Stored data

__________________________________________________

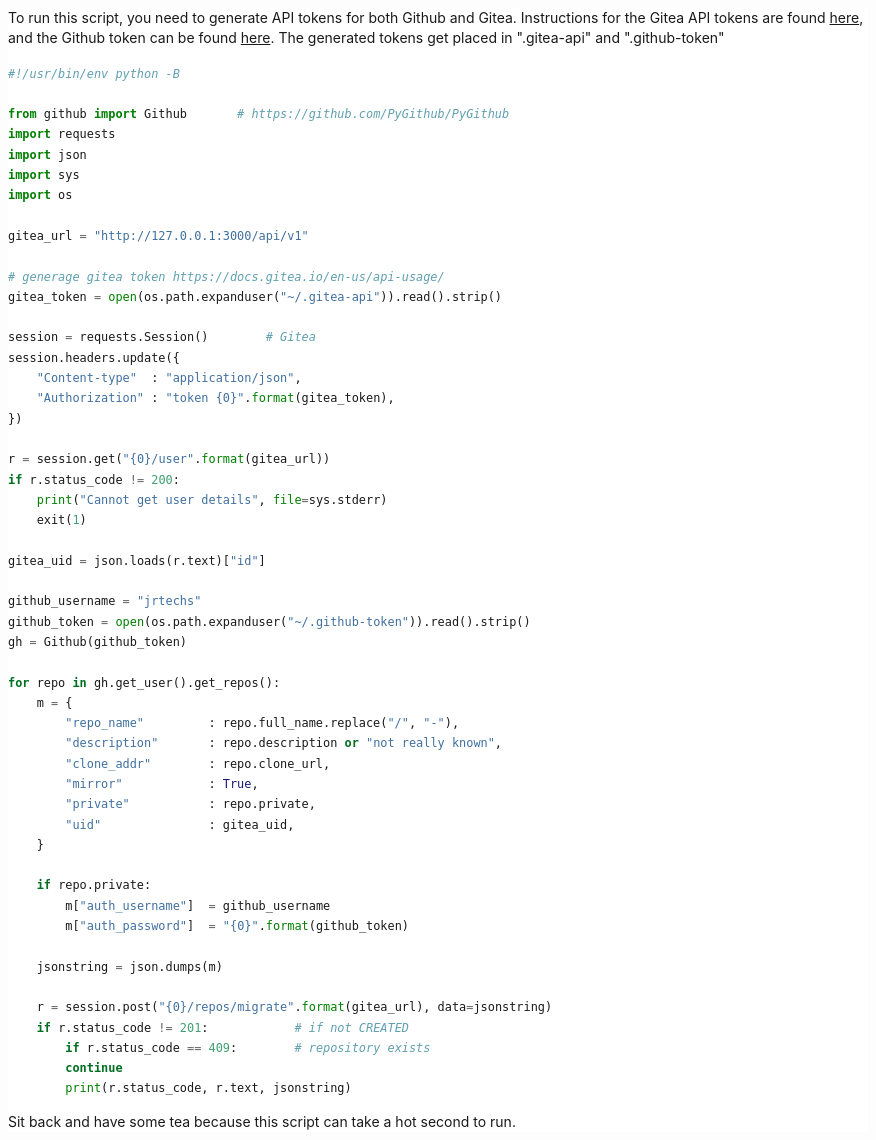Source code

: To run this script, you need to generate API tokens for both Github
and Gitea. Instructions for the Gitea API tokens are found
[here](https://docs.gitea.io/en-us/api-usage/), and the Github token
can be found
[here](https://help.github.com/en/github/authenticating-to-github/creating-a-personal-access-token-for-the-command-line).
The generated tokens get placed in ".gitea-api" and ".github-token" 

```python
#!/usr/bin/env python -B

from github import Github       # https://github.com/PyGithub/PyGithub
import requests
import json
import sys
import os

gitea_url = "http://127.0.0.1:3000/api/v1"

# generage gitea token https://docs.gitea.io/en-us/api-usage/
gitea_token = open(os.path.expanduser("~/.gitea-api")).read().strip()

session = requests.Session()        # Gitea
session.headers.update({
    "Content-type"  : "application/json",
    "Authorization" : "token {0}".format(gitea_token),
})

r = session.get("{0}/user".format(gitea_url))
if r.status_code != 200:
    print("Cannot get user details", file=sys.stderr)
    exit(1)

gitea_uid = json.loads(r.text)["id"]

github_username = "jrtechs"
github_token = open(os.path.expanduser("~/.github-token")).read().strip()
gh = Github(github_token)

for repo in gh.get_user().get_repos():
    m = {
        "repo_name"         : repo.full_name.replace("/", "-"),
        "description"       : repo.description or "not really known",
        "clone_addr"        : repo.clone_url,
        "mirror"            : True,
        "private"           : repo.private,
        "uid"               : gitea_uid,
    }

    if repo.private:
        m["auth_username"]  = github_username
        m["auth_password"]  = "{0}".format(github_token)

    jsonstring = json.dumps(m)

    r = session.post("{0}/repos/migrate".format(gitea_url), data=jsonstring)
    if r.status_code != 201:            # if not CREATED
        if r.status_code == 409:        # repository exists
        continue
        print(r.status_code, r.text, jsonstring)
```

Sit back and have some tea because this script can take a hot second
to run. 
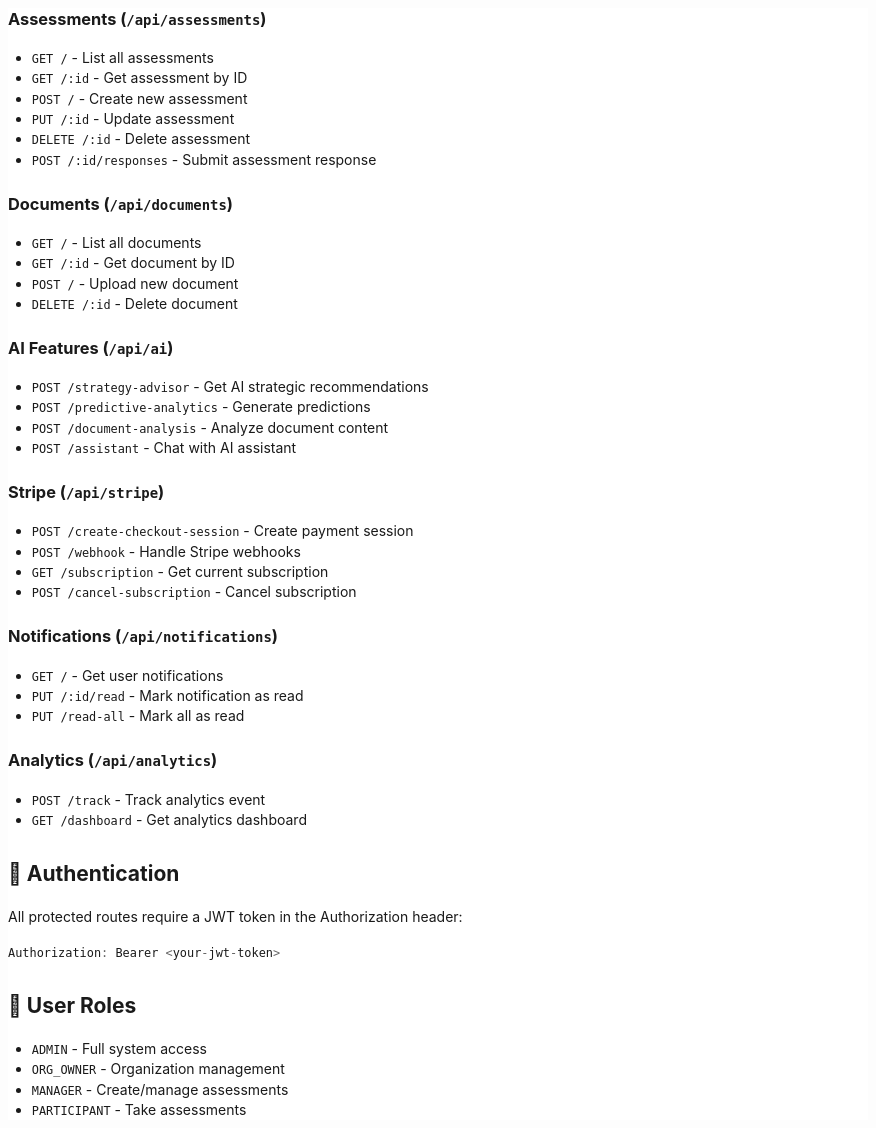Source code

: ### Assessments (`/api/assessments`)
- `GET /` - List all assessments
- `GET /:id` - Get assessment by ID
- `POST /` - Create new assessment
- `PUT /:id` - Update assessment
- `DELETE /:id` - Delete assessment
- `POST /:id/responses` - Submit assessment response

### Documents (`/api/documents`)
- `GET /` - List all documents
- `GET /:id` - Get document by ID
- `POST /` - Upload new document
- `DELETE /:id` - Delete document

### AI Features (`/api/ai`)
- `POST /strategy-advisor` - Get AI strategic recommendations
- `POST /predictive-analytics` - Generate predictions
- `POST /document-analysis` - Analyze document content
- `POST /assistant` - Chat with AI assistant

### Stripe (`/api/stripe`)
- `POST /create-checkout-session` - Create payment session
- `POST /webhook` - Handle Stripe webhooks
- `GET /subscription` - Get current subscription
- `POST /cancel-subscription` - Cancel subscription

### Notifications (`/api/notifications`)
- `GET /` - Get user notifications
- `PUT /:id/read` - Mark notification as read
- `PUT /read-all` - Mark all as read

### Analytics (`/api/analytics`)
- `POST /track` - Track analytics event
- `GET /dashboard` - Get analytics dashboard

## 🔐 Authentication

All protected routes require a JWT token in the Authorization header:

```javascript
Authorization: Bearer <your-jwt-token>
```

## 👥 User Roles

- `ADMIN` - Full system access
- `ORG_OWNER` - Organization management
- `MANAGER` - Create/manage assessments
- `PARTICIPANT` - Take assessments
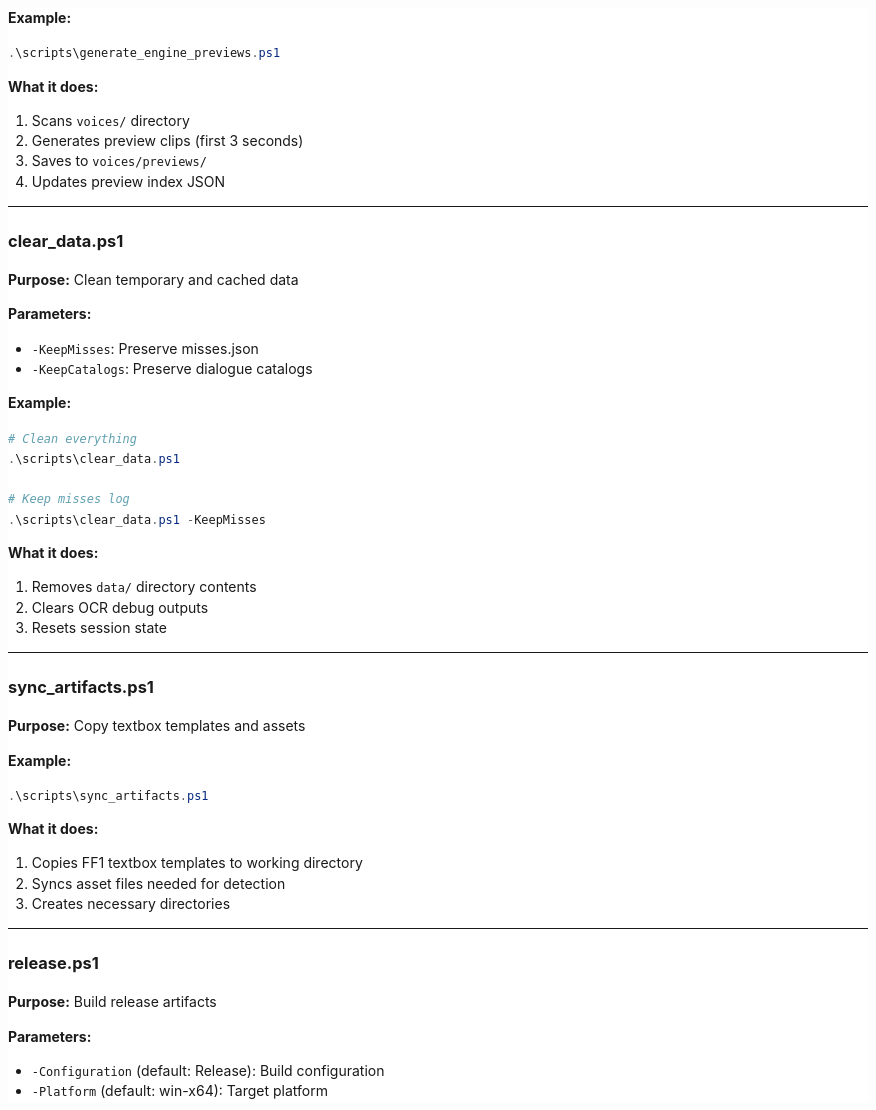 **Example:**
```powershell
.\scripts\generate_engine_previews.ps1
```

**What it does:**
1. Scans `voices/` directory
2. Generates preview clips (first 3 seconds)
3. Saves to `voices/previews/`
4. Updates preview index JSON

---

### clear_data.ps1
**Purpose:** Clean temporary and cached data

**Parameters:**
- `-KeepMisses`: Preserve misses.json
- `-KeepCatalogs`: Preserve dialogue catalogs

**Example:**
```powershell
# Clean everything
.\scripts\clear_data.ps1

# Keep misses log
.\scripts\clear_data.ps1 -KeepMisses
```

**What it does:**
1. Removes `data/` directory contents
2. Clears OCR debug outputs
3. Resets session state

---

### sync_artifacts.ps1
**Purpose:** Copy textbox templates and assets

**Example:**
```powershell
.\scripts\sync_artifacts.ps1
```

**What it does:**
1. Copies FF1 textbox templates to working directory
2. Syncs asset files needed for detection
3. Creates necessary directories

---

### release.ps1
**Purpose:** Build release artifacts

**Parameters:**
- `-Configuration` (default: Release): Build configuration
- `-Platform` (default: win-x64): Target platform
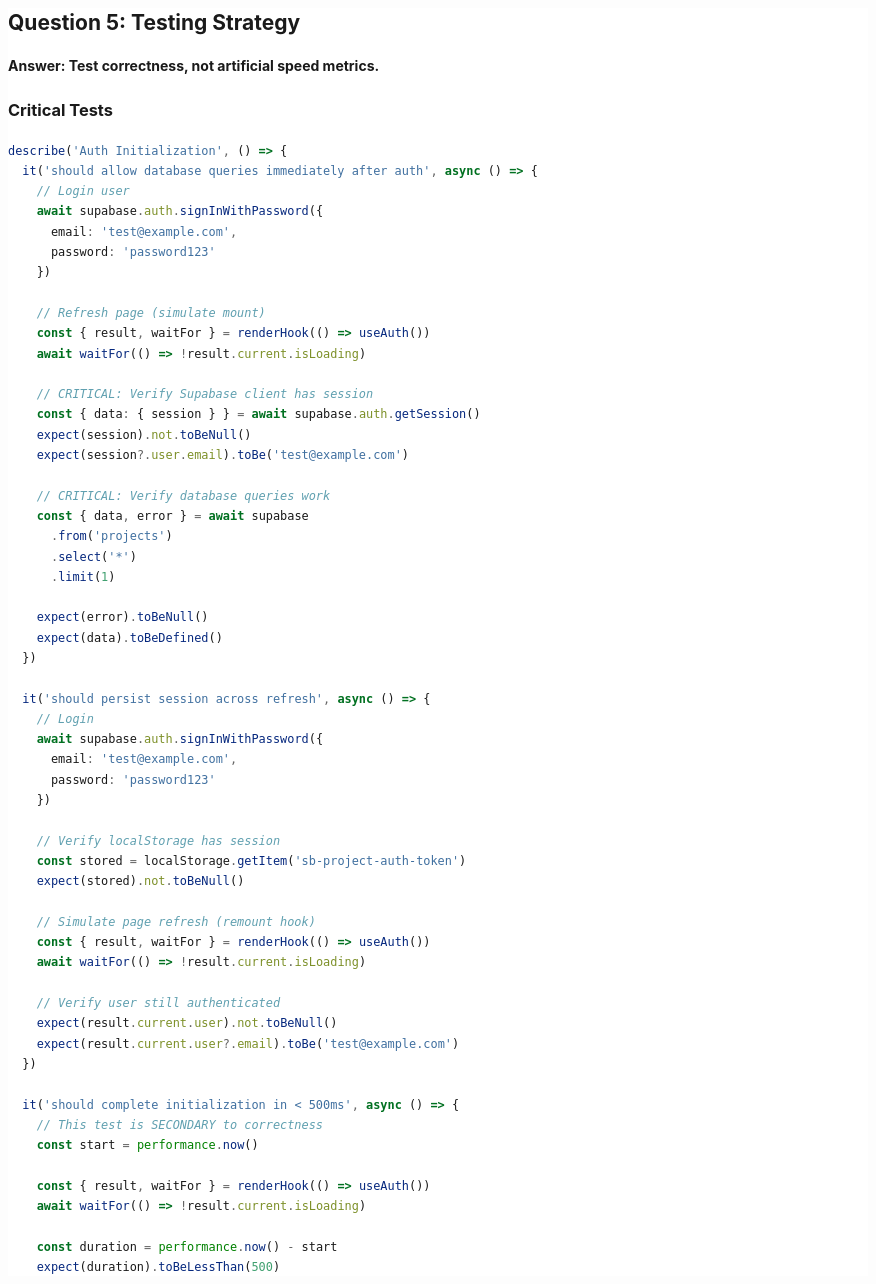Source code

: ## Question 5: Testing Strategy

**Answer: Test correctness, not artificial speed metrics.**

### Critical Tests

```typescript
describe('Auth Initialization', () => {
  it('should allow database queries immediately after auth', async () => {
    // Login user
    await supabase.auth.signInWithPassword({
      email: 'test@example.com',
      password: 'password123'
    })

    // Refresh page (simulate mount)
    const { result, waitFor } = renderHook(() => useAuth())
    await waitFor(() => !result.current.isLoading)

    // CRITICAL: Verify Supabase client has session
    const { data: { session } } = await supabase.auth.getSession()
    expect(session).not.toBeNull()
    expect(session?.user.email).toBe('test@example.com')

    // CRITICAL: Verify database queries work
    const { data, error } = await supabase
      .from('projects')
      .select('*')
      .limit(1)

    expect(error).toBeNull()
    expect(data).toBeDefined()
  })

  it('should persist session across refresh', async () => {
    // Login
    await supabase.auth.signInWithPassword({
      email: 'test@example.com',
      password: 'password123'
    })

    // Verify localStorage has session
    const stored = localStorage.getItem('sb-project-auth-token')
    expect(stored).not.toBeNull()

    // Simulate page refresh (remount hook)
    const { result, waitFor } = renderHook(() => useAuth())
    await waitFor(() => !result.current.isLoading)

    // Verify user still authenticated
    expect(result.current.user).not.toBeNull()
    expect(result.current.user?.email).toBe('test@example.com')
  })

  it('should complete initialization in < 500ms', async () => {
    // This test is SECONDARY to correctness
    const start = performance.now()

    const { result, waitFor } = renderHook(() => useAuth())
    await waitFor(() => !result.current.isLoading)

    const duration = performance.now() - start
    expect(duration).toBeLessThan(500)
```
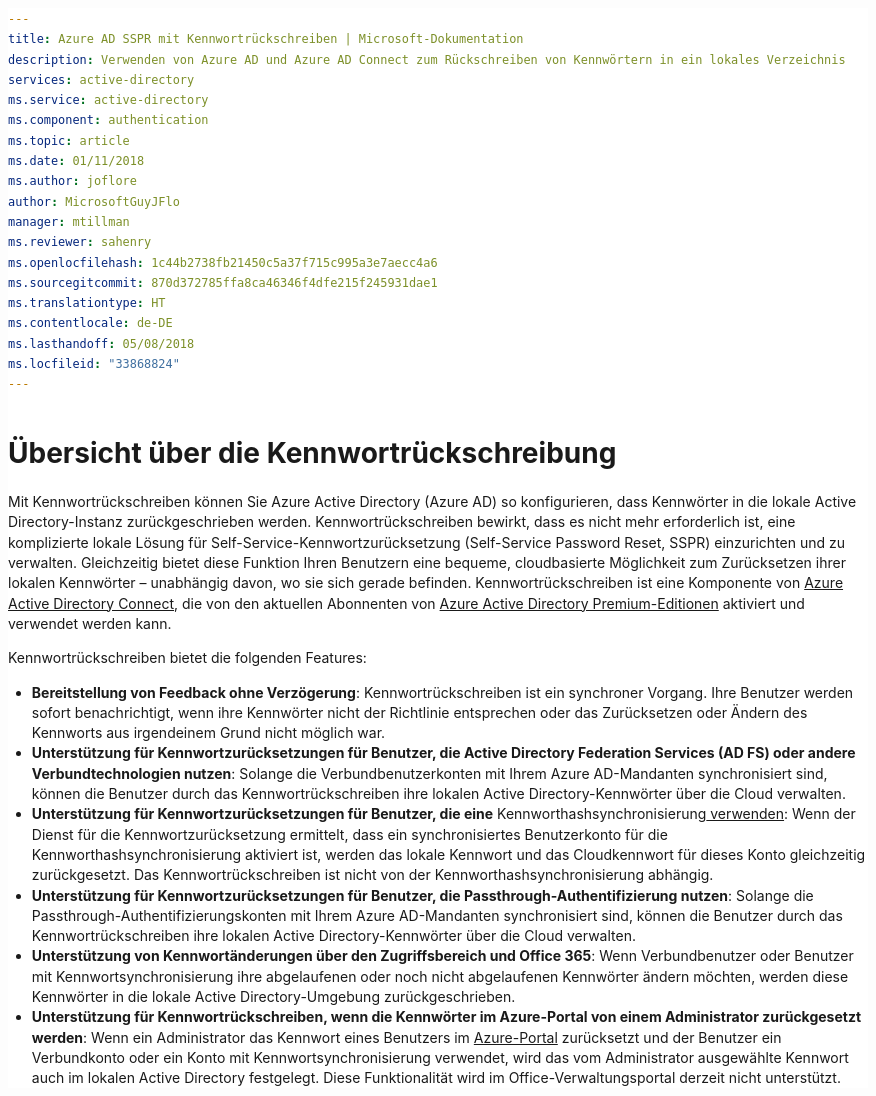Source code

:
 ```yaml
---
title: Azure AD SSPR mit Kennwortrückschreiben | Microsoft-Dokumentation
description: Verwenden von Azure AD und Azure AD Connect zum Rückschreiben von Kennwörtern in ein lokales Verzeichnis
services: active-directory
ms.service: active-directory
ms.component: authentication
ms.topic: article
ms.date: 01/11/2018
ms.author: joflore
author: MicrosoftGuyJFlo
manager: mtillman
ms.reviewer: sahenry
ms.openlocfilehash: 1c44b2738fb21450c5a37f715c995a3e7aecc4a6
ms.sourcegitcommit: 870d372785ffa8ca46346f4dfe215f245931dae1
ms.translationtype: HT
ms.contentlocale: de-DE
ms.lasthandoff: 05/08/2018
ms.locfileid: "33868824"
---
```

# <a name="password-writeback-overview"></a>Übersicht über die Kennwortrückschreibung

Mit Kennwortrückschreiben können Sie Azure Active Directory (Azure AD) so konfigurieren, dass Kennwörter in die lokale Active Directory-Instanz zurückgeschrieben werden. Kennwortrückschreiben bewirkt, dass es nicht mehr erforderlich ist, eine komplizierte lokale Lösung für Self-Service-Kennwortzurücksetzung (Self-Service Password Reset, SSPR) einzurichten und zu verwalten. Gleichzeitig bietet diese Funktion Ihren Benutzern eine bequeme, cloudbasierte Möglichkeit zum Zurücksetzen ihrer lokalen Kennwörter – unabhängig davon, wo sie sich gerade befinden. Kennwortrückschreiben ist eine Komponente von [Azure Active Directory Connect](./../connect/active-directory-aadconnect.md), die von den aktuellen Abonnenten von [Azure Active Directory Premium-Editionen](../active-directory-whatis.md) aktiviert und verwendet werden kann.

Kennwortrückschreiben bietet die folgenden Features:

* **Bereitstellung von Feedback ohne Verzögerung**: Kennwortrückschreiben ist ein synchroner Vorgang. Ihre Benutzer werden sofort benachrichtigt, wenn ihre Kennwörter nicht der Richtlinie entsprechen oder das Zurücksetzen oder Ändern des Kennworts aus irgendeinem Grund nicht möglich war.
* **Unterstützung für Kennwortzurücksetzungen für Benutzer, die Active Directory Federation Services (AD FS) oder andere Verbundtechnologien nutzen**: Solange die Verbundbenutzerkonten mit Ihrem Azure AD-Mandanten synchronisiert sind, können die Benutzer durch das Kennwortrückschreiben ihre lokalen Active Directory-Kennwörter über die Cloud verwalten.
* **Unterstützung für Kennwortzurücksetzungen für Benutzer, die eine** Kennworthashsynchronisierung[ verwenden](./../connect/active-directory-aadconnectsync-implement-password-hash-synchronization.md): Wenn der Dienst für die Kennwortzurücksetzung ermittelt, dass ein synchronisiertes Benutzerkonto für die Kennworthashsynchronisierung aktiviert ist, werden das lokale Kennwort und das Cloudkennwort für dieses Konto gleichzeitig zurückgesetzt. Das Kennwortrückschreiben ist nicht von der Kennworthashsynchronisierung abhängig.
* **Unterstützung für Kennwortzurücksetzungen für Benutzer, die Passthrough-Authentifizierung nutzen**: Solange die Passthrough-Authentifizierungskonten mit Ihrem Azure AD-Mandanten synchronisiert sind, können die Benutzer durch das Kennwortrückschreiben ihre lokalen Active Directory-Kennwörter über die Cloud verwalten.
* **Unterstützung von Kennwortänderungen über den Zugriffsbereich und Office 365**: Wenn Verbundbenutzer oder Benutzer mit Kennwortsynchronisierung ihre abgelaufenen oder noch nicht abgelaufenen Kennwörter ändern möchten, werden diese Kennwörter in die lokale Active Directory-Umgebung zurückgeschrieben.
* **Unterstützung für Kennwortrückschreiben, wenn die Kennwörter im Azure-Portal von einem Administrator zurückgesetzt werden**: Wenn ein Administrator das Kennwort eines Benutzers im [Azure-Portal](https://portal.azure.com) zurücksetzt und der Benutzer ein Verbundkonto oder ein Konto mit Kennwortsynchronisierung verwendet, wird das vom Administrator ausgewählte Kennwort auch im lokalen Active Directory festgelegt. Diese Funktionalität wird im Office-Verwaltungsportal derzeit nicht unterstützt.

__________________________________________________

EXERCISE BRIEF: Working through the records, copy each line in which the word "Stripe" appears.

EXERCISE RESULT:
### Stripe (`/api/stripe`)
- `POST /webhook` - Handle Stripe webhooks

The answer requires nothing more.